Origami
©Copyright Toledo Enterprises

 

For Isabel Toledo, one creative concept emerges from another, and different ones naturallyintersect. She believes that no one can invent something special every day, and that patience, persistence and passion are the keys to creation.

Folds are at the heart of Isabel's investigation into the traditional Japanese art of origami, in which a flat square of paper is folded to create a three-dimensional animal, bird or flower. Origami has obvious parallels to clothing construction, whether the garment is created from flat paper patterns or by directly draping the cloth. By changing the usual location of the fold of a coat facing, moving it from the vertical front opening to the horizontal edge of the collar, Isabel is able to line the front opening with a different fabric and gain graphic contrast. Visual effects are obtained from the fundamental structure of the garment, rather than from ornament or trimming. The end product has the inevitability and complexity of an organic form.

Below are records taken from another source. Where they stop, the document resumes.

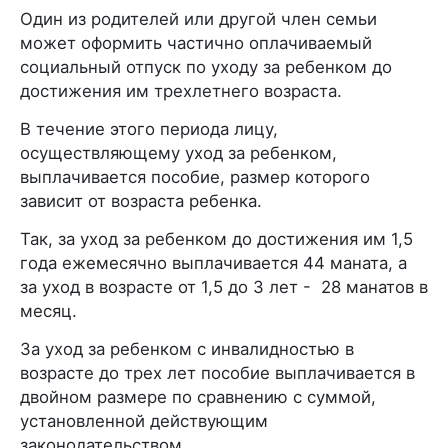
Один из родителей или другой член семьи
может оформить частично оплачиваемый
социальный отпуск по уходу за ребенком до
достижения им трехлетнего возраста.
В течение этого периода лицу,
осуществляющему уход за ребенком,
выплачивается пособие, размер которого
зависит от возраста ребенка.
Так, за уход за ребенком до достижения им 1,5
года ежемесячно выплачивается 44 маната, а
за уход в возрасте от 1,5 до 3 лет - 28 манатов в
месяц.
За уход за ребенком с инвалидностью в
возрасте до трех лет пособие выплачивается в
двойном размере по сравнению с суммой,
установленной действующим
законодательством.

Varying the folds of the same basic shape, Isabel created a series of jellyfish blouses. The exploration and development of a shape to its fullest potential is a characteristic of Toledo's work. She believes in the incubation of ideas to full term, refusing to launch designs that suggest questions but do not deliver viable answers. Her care and thought for every piece is seen in the zigzag dress, in which a single piece of fluid georgette is folded and suspended in a continuous wave-like pattern. As folds progressively cover one another, transparency evolves to opacity. Diagonal outlines suggest motion and the dress actually allows it. Charmed by such pieces, and by Toledo's unique take on Cuban culture, the choreographer Twyla Tharp asked her to design garments for the contemporary Cuban dance piece Yemawa Yenaya.